SOURCE DATA START
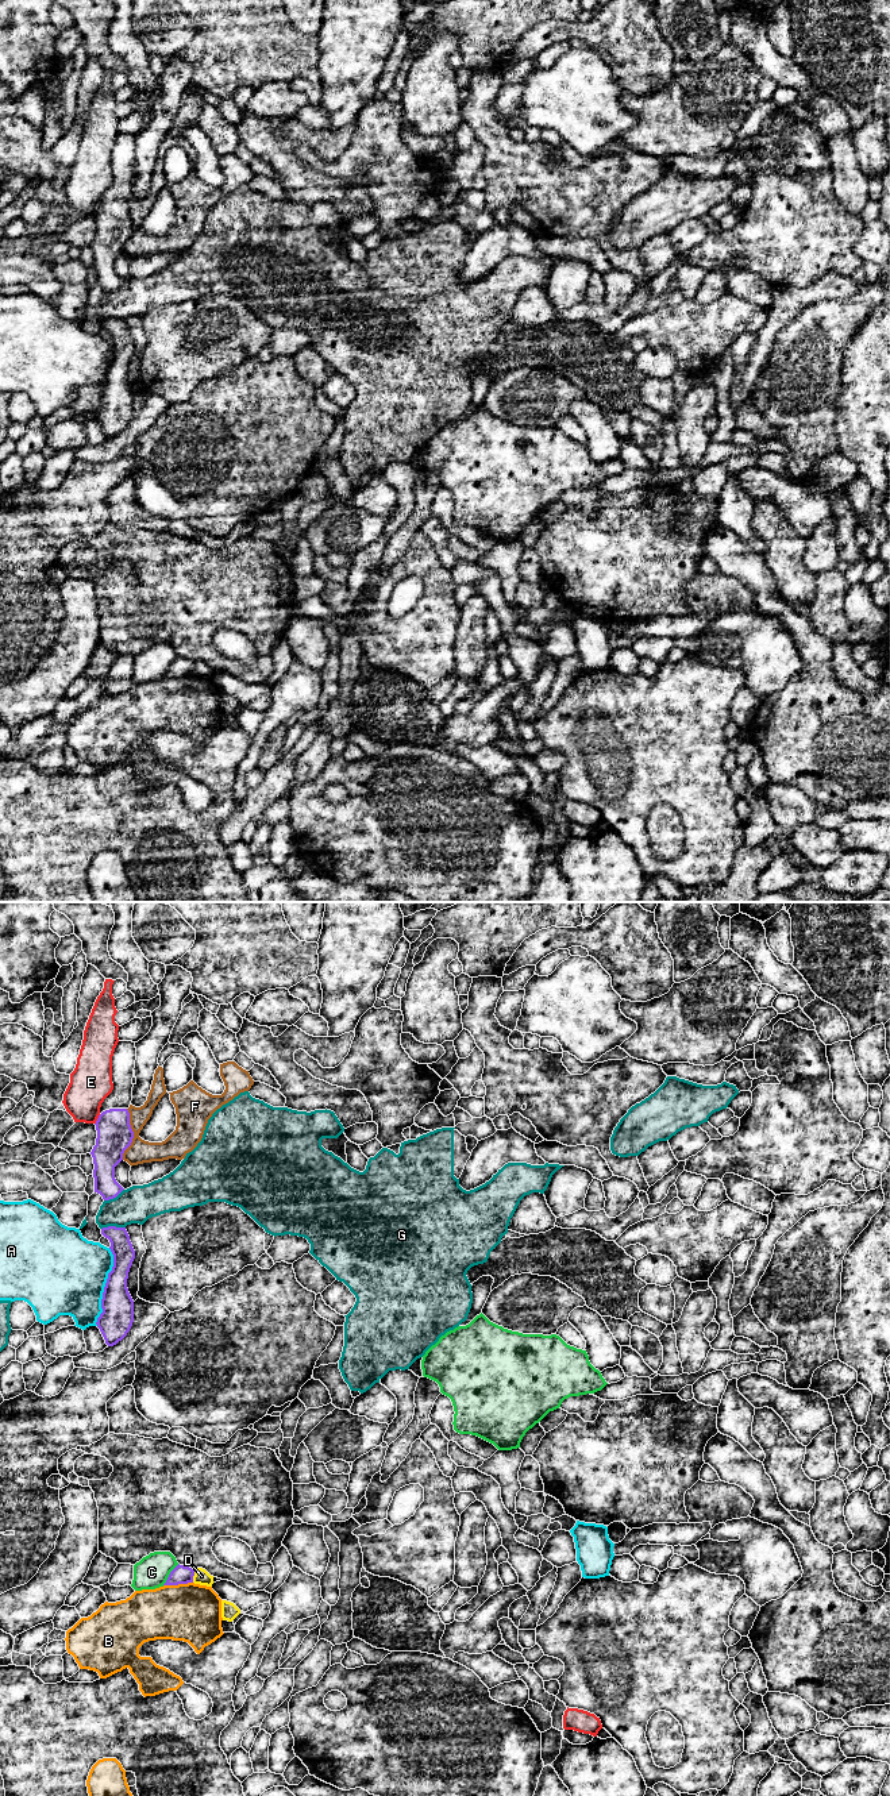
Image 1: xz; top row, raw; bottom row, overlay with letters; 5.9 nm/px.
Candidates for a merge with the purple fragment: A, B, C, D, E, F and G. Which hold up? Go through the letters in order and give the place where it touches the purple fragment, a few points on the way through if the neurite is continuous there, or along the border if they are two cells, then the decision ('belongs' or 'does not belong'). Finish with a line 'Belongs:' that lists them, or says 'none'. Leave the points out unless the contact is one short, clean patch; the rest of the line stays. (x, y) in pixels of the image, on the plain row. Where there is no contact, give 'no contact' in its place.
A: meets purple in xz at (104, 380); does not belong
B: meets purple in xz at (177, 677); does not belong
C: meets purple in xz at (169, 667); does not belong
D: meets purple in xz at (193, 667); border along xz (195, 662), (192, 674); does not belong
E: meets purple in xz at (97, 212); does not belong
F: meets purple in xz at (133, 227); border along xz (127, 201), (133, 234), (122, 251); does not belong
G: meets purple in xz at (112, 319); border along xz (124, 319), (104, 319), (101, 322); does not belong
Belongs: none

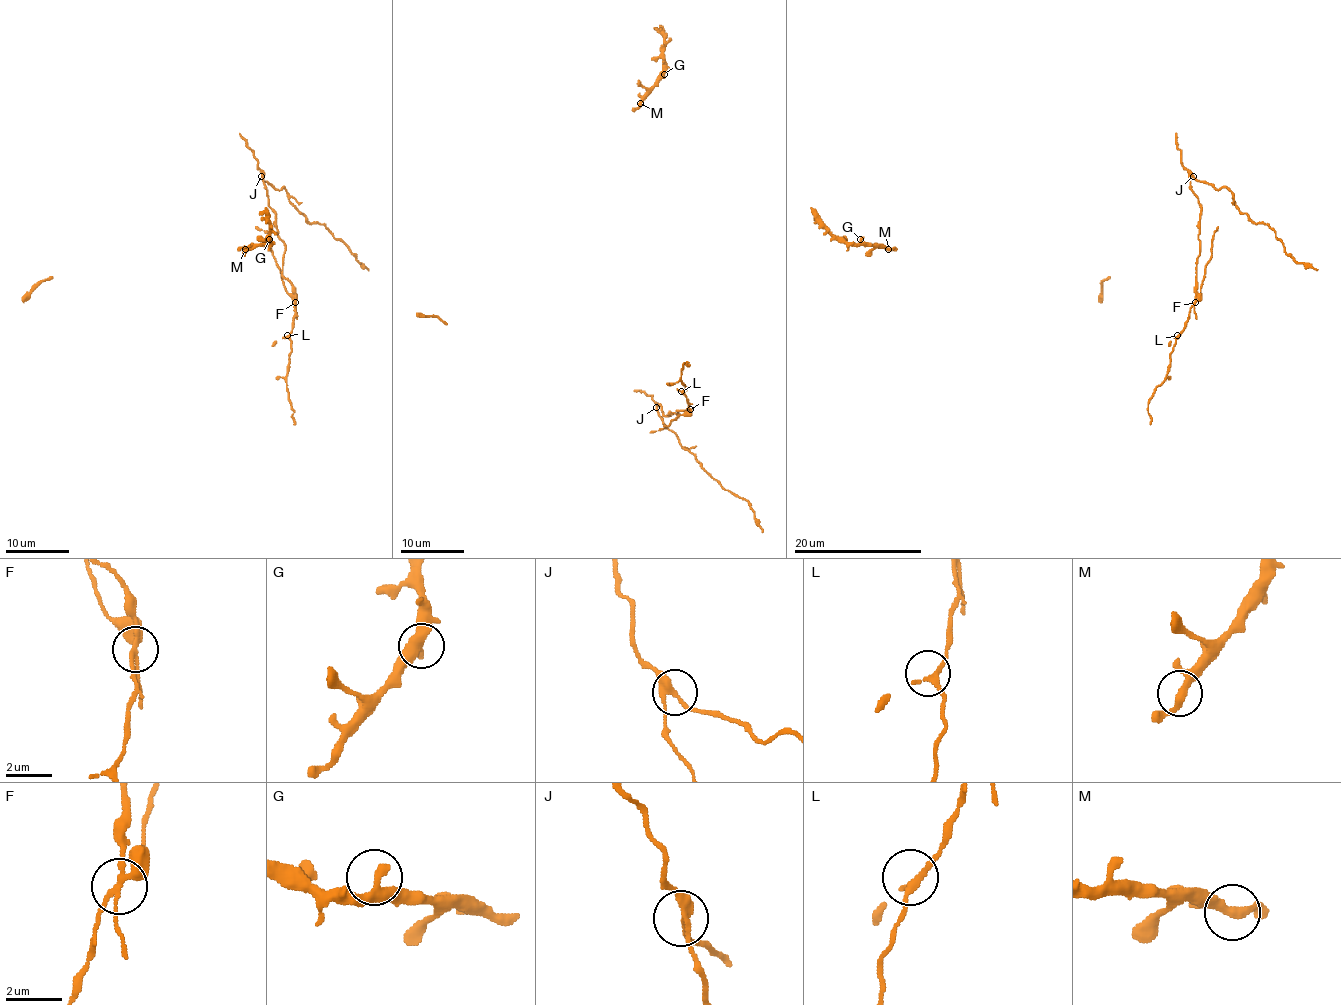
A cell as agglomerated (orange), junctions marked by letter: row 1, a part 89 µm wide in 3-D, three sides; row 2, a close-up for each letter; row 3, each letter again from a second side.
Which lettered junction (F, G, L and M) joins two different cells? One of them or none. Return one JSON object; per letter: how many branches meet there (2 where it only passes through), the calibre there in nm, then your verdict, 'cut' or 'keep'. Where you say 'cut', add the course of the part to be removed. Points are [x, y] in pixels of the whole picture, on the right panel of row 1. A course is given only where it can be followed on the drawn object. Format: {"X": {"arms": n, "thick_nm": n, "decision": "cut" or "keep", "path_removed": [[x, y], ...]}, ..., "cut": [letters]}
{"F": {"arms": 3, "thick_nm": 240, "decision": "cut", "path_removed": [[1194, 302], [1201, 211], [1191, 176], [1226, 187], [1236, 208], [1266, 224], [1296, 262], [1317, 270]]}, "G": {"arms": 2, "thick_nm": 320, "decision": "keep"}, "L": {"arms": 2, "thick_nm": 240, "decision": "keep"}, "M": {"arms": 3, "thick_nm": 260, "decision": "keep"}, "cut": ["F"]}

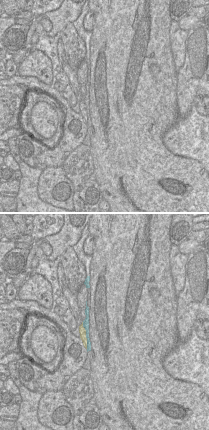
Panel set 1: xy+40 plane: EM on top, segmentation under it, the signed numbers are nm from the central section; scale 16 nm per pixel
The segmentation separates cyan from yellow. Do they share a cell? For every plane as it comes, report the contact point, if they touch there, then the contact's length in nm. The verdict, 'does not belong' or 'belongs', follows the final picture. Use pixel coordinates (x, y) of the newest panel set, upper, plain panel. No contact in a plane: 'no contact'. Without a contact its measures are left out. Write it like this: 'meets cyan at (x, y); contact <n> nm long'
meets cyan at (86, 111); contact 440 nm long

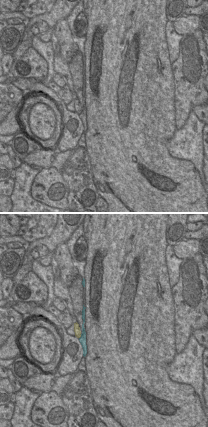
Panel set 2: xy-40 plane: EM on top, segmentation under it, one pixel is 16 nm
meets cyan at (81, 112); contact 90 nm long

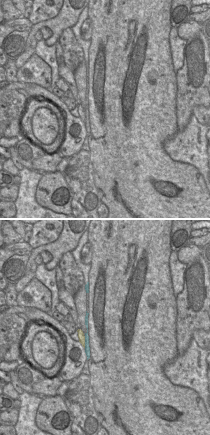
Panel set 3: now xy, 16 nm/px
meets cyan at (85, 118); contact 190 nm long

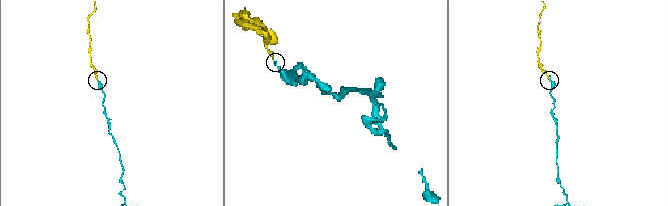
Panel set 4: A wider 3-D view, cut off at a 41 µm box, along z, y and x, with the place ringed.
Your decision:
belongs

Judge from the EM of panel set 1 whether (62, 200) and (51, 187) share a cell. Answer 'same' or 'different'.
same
SOURCE DATA END
_PROBLEM TO SOLVE_
Retype the records above exactly, leaving every picture out of your copy.

_EXERCISE OUTPUT_
Image 1: xz; top row, raw; bottom row, overlay with letters; 5.9 nm/px.
Candidates for a merge with the purple fragment: A, B, C, D, E, F and G. Which hold up? Go through the letters in order and give the place where it touches the purple fragment, a few points on the way through if the neurite is continuous there, or along the border if they are two cells, then the decision ('belongs' or 'does not belong'). Finish with a line 'Belongs:' that lists them, or says 'none'. Leave the points out unless the contact is one short, clean patch; the rest of the line stays. (x, y) in pixels of the image, on the plain row. Where there is no contact, give 'no contact' in its place.
A: meets purple in xz at (104, 380); does not belong
B: meets purple in xz at (177, 677); does not belong
C: meets purple in xz at (169, 667); does not belong
D: meets purple in xz at (193, 667); border along xz (195, 662), (192, 674); does not belong
E: meets purple in xz at (97, 212); does not belong
F: meets purple in xz at (133, 227); border along xz (127, 201), (133, 234), (122, 251); does not belong
G: meets purple in xz at (112, 319); border along xz (124, 319), (104, 319), (101, 322); does not belong
Belongs: none

A cell as agglomerated (orange), junctions marked by letter: row 1, a part 89 µm wide in 3-D, three sides; row 2, a close-up for each letter; row 3, each letter again from a second side.
Which lettered junction (F, G, L and M) joins two different cells? One of them or none. Return one JSON object; per letter: how many branches meet there (2 where it only passes through), the calibre there in nm, then your verdict, 'cut' or 'keep'. Where you say 'cut', add the course of the part to be removed. Points are [x, y] in pixels of the whole picture, on the right panel of row 1. A course is given only where it can be followed on the drawn object. Format: {"X": {"arms": n, "thick_nm": n, "decision": "cut" or "keep", "path_removed": [[x, y], ...]}, ..., "cut": [letters]}
{"F": {"arms": 3, "thick_nm": 240, "decision": "cut", "path_removed": [[1194, 302], [1201, 211], [1191, 176], [1226, 187], [1236, 208], [1266, 224], [1296, 262], [1317, 270]]}, "G": {"arms": 2, "thick_nm": 320, "decision": "keep"}, "L": {"arms": 2, "thick_nm": 240, "decision": "keep"}, "M": {"arms": 3, "thick_nm": 260, "decision": "keep"}, "cut": ["F"]}

Panel set 1: xy+40 plane: EM on top, segmentation under it, the signed numbers are nm from the central section; scale 16 nm per pixel
The segmentation separates cyan from yellow. Do they share a cell? For every plane as it comes, report the contact point, if they touch there, then the contact's length in nm. The verdict, 'does not belong' or 'belongs', follows the final picture. Use pixel coordinates (x, y) of the newest panel set, upper, plain panel. No contact in a plane: 'no contact'. Without a contact its measures are left out. Write it like this: 'meets cyan at (x, y); contact <n> nm long'
meets cyan at (86, 111); contact 440 nm long

Panel set 2: xy-40 plane: EM on top, segmentation under it, one pixel is 16 nm
meets cyan at (81, 112); contact 90 nm long

Panel set 3: now xy, 16 nm/px
meets cyan at (85, 118); contact 190 nm long

Panel set 4: A wider 3-D view, cut off at a 41 µm box, along z, y and x, with the place ringed.
Your decision:
belongs

Judge from the EM of panel set 1 whether (62, 200) and (51, 187) share a cell. Answer 'same' or 'different'.
same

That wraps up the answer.